Acute silica lung injury is marked by alveolar phospholipidosis and type II cell proliferation. Parathyroid hormone-related protein (PTHrP) 1-34 could have a regulatory role in this process because it stimulates phosphatidylcholine secretion and inhibits type II cell growth. Other regions of the PTHrP molecule may have biological activity and can also exert pulmonary effects. This study examined the temporal pattern for expression of several regions of PTHrP after silica lung injury and evaluated the effects of changes in expression on cell proliferation and lung phospholipids. Expression of all PTHrP regions fell at 4 days after injury. Reversing the decline in PTHrP 1-34 or PTHrP 67-86 with one intratracheal dose and four daily subcutaneous doses of PTHrP 1-34 or PTHrP 67-86 stimulated bronchoalveolar lavage disaturated phosphatidylcholine (DSPC) levels. Cell culture studies indicate that the peptides exerted direct effects on DSPC secretion by type II cells. Neither peptide affected type II cell proliferation with this dosing regimen, but addition of an additional intratracheal dose resulted in significant inhibition of growth, consistent with previous effects of PTHrP 1-34 in hyperoxic lung injury. These studies establish a regulatory role for PTHrP 1-34 and PTHrP 67-86 in DSPC metabolism and type II cell proliferation in silica injury. Growth inhibitory effects of PTHrP could interact with phospholipid stimulation by affecting type II cell numbers. Further studies are needed to explore the complex interactions of PTHrP-derived peptides and the type II cell response at various stages of silica lung injury.

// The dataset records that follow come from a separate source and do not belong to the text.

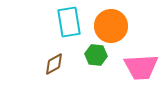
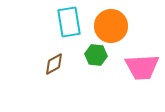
pink trapezoid: moved 1 px right
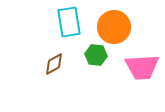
orange circle: moved 3 px right, 1 px down
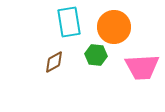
brown diamond: moved 2 px up
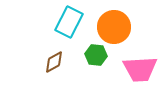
cyan rectangle: rotated 36 degrees clockwise
pink trapezoid: moved 2 px left, 2 px down
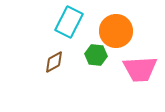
orange circle: moved 2 px right, 4 px down
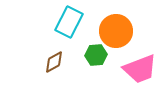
green hexagon: rotated 10 degrees counterclockwise
pink trapezoid: rotated 18 degrees counterclockwise
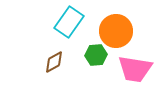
cyan rectangle: rotated 8 degrees clockwise
pink trapezoid: moved 5 px left; rotated 30 degrees clockwise
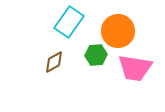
orange circle: moved 2 px right
pink trapezoid: moved 1 px up
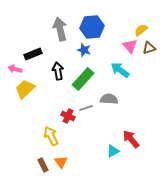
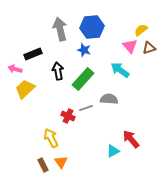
yellow arrow: moved 2 px down
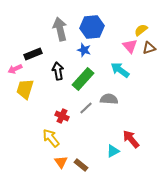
pink arrow: rotated 40 degrees counterclockwise
yellow trapezoid: rotated 30 degrees counterclockwise
gray line: rotated 24 degrees counterclockwise
red cross: moved 6 px left
yellow arrow: rotated 12 degrees counterclockwise
brown rectangle: moved 38 px right; rotated 24 degrees counterclockwise
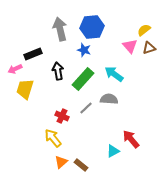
yellow semicircle: moved 3 px right
cyan arrow: moved 6 px left, 4 px down
yellow arrow: moved 2 px right
orange triangle: rotated 24 degrees clockwise
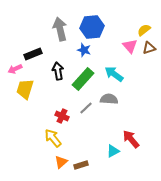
brown rectangle: rotated 56 degrees counterclockwise
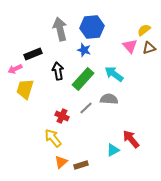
cyan triangle: moved 1 px up
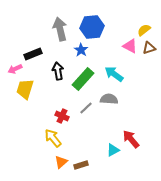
pink triangle: rotated 21 degrees counterclockwise
blue star: moved 3 px left; rotated 16 degrees clockwise
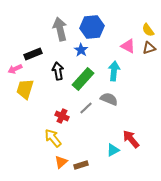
yellow semicircle: moved 4 px right; rotated 88 degrees counterclockwise
pink triangle: moved 2 px left
cyan arrow: moved 3 px up; rotated 60 degrees clockwise
gray semicircle: rotated 18 degrees clockwise
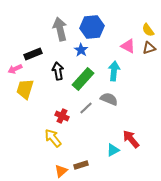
orange triangle: moved 9 px down
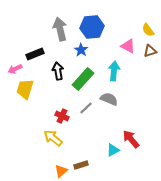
brown triangle: moved 1 px right, 3 px down
black rectangle: moved 2 px right
yellow arrow: rotated 12 degrees counterclockwise
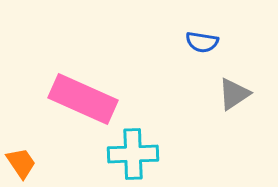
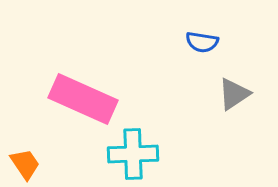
orange trapezoid: moved 4 px right, 1 px down
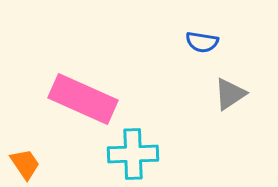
gray triangle: moved 4 px left
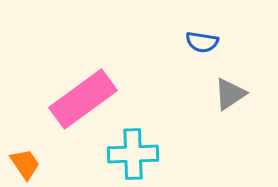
pink rectangle: rotated 60 degrees counterclockwise
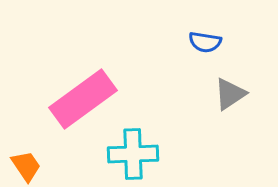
blue semicircle: moved 3 px right
orange trapezoid: moved 1 px right, 2 px down
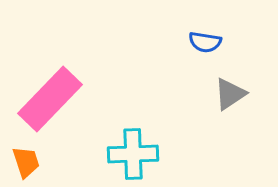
pink rectangle: moved 33 px left; rotated 10 degrees counterclockwise
orange trapezoid: moved 4 px up; rotated 16 degrees clockwise
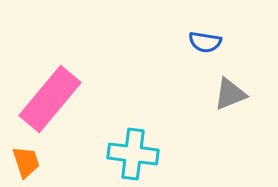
gray triangle: rotated 12 degrees clockwise
pink rectangle: rotated 4 degrees counterclockwise
cyan cross: rotated 9 degrees clockwise
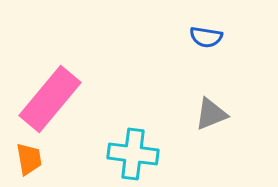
blue semicircle: moved 1 px right, 5 px up
gray triangle: moved 19 px left, 20 px down
orange trapezoid: moved 3 px right, 3 px up; rotated 8 degrees clockwise
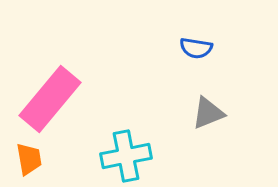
blue semicircle: moved 10 px left, 11 px down
gray triangle: moved 3 px left, 1 px up
cyan cross: moved 7 px left, 2 px down; rotated 18 degrees counterclockwise
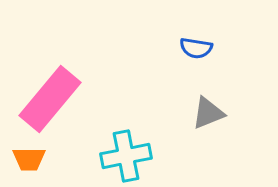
orange trapezoid: rotated 100 degrees clockwise
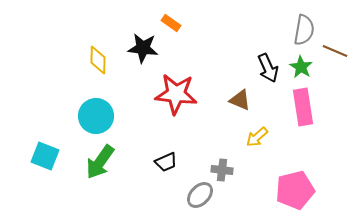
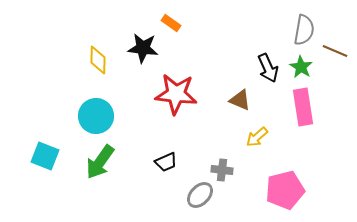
pink pentagon: moved 10 px left
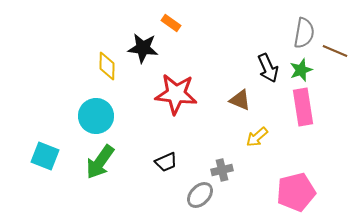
gray semicircle: moved 3 px down
yellow diamond: moved 9 px right, 6 px down
green star: moved 3 px down; rotated 20 degrees clockwise
gray cross: rotated 20 degrees counterclockwise
pink pentagon: moved 11 px right, 2 px down
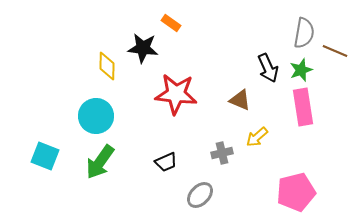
gray cross: moved 17 px up
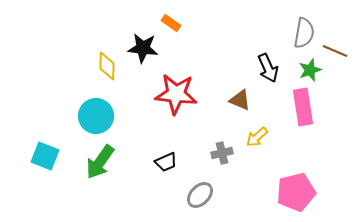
green star: moved 9 px right
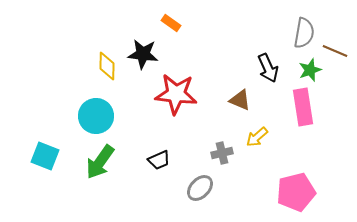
black star: moved 6 px down
black trapezoid: moved 7 px left, 2 px up
gray ellipse: moved 7 px up
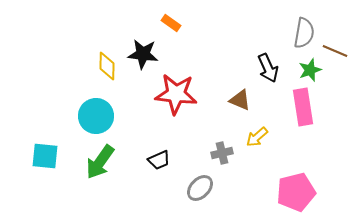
cyan square: rotated 16 degrees counterclockwise
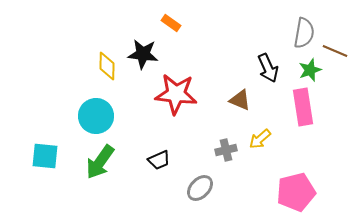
yellow arrow: moved 3 px right, 2 px down
gray cross: moved 4 px right, 3 px up
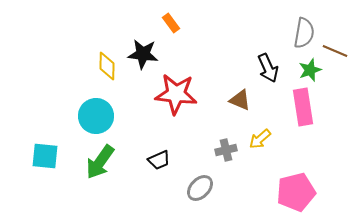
orange rectangle: rotated 18 degrees clockwise
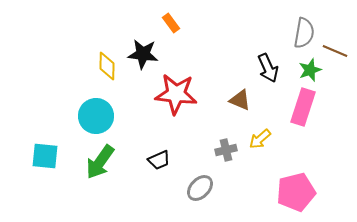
pink rectangle: rotated 27 degrees clockwise
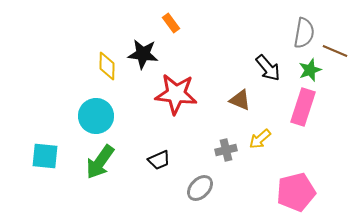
black arrow: rotated 16 degrees counterclockwise
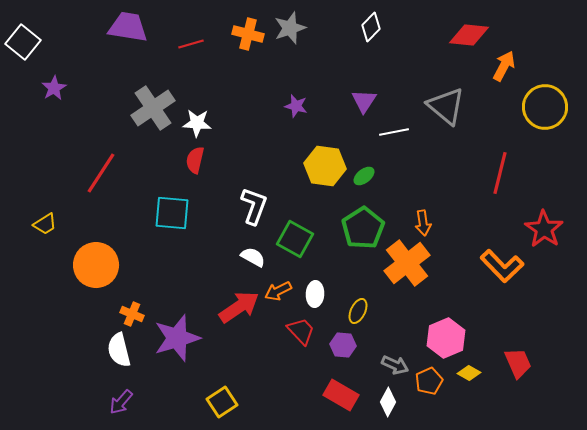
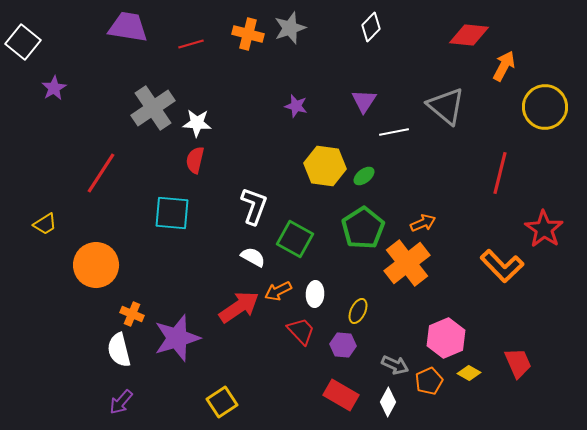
orange arrow at (423, 223): rotated 105 degrees counterclockwise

Proapoptotic effects of parathyroid hormone-related protein in type II pneumocytes.

Parathyroid hormone-related protein (PTHrP) promotes or suppresses apoptosis in various settings depending on cell type and context. PTHrP 1-34 and PTHrP 67-86 are type II cell growth factors with effects on pneumocyte growth and surfactant secretion. This study investigated the effects of 24 h pretreatment with these two peptides on rat type II cell apoptosis after 0.3 J/cm2 ultraviolet-B irradiation. Adherent cells decreased in number by 15 +/- 5% and nonadherent cells increased > 5-fold 24 h after ultraviolet irradiation. Cell loss was due predominantly to apoptosis, based on ethidium bromide exclusion, nuclear condensation, and caspase 3 activity. Nuclear condensation increased from 15.6 +/- 2.2% of irradiated cells with no treatment to 25.6 +/- 4.9 and 22.9 +/- 1.8% of cells in ultraviolet/PTHrP 1-34 and ultraviolet/PTHrP 67-86 groups, respectively (P < 0.01), along with a 60% increase in caspase 3 activity. Effects on apoptosis were unaffected by the presence or absence of serum, but were ameliorated by growth to confluence or adherence to fibronectin. PTHrP 1-34 and PTHrP 67-86 augmented inositol phosphate levels, but had minimal effects on cAMP. Thus, PTHrP 1-34 and PTHrP 67-86 sensitize type II cells to apoptosis, possibly by a phospholipase C-dependent mechanism. The effects appear to be regulated by cell-matrix and cell-cell interactions.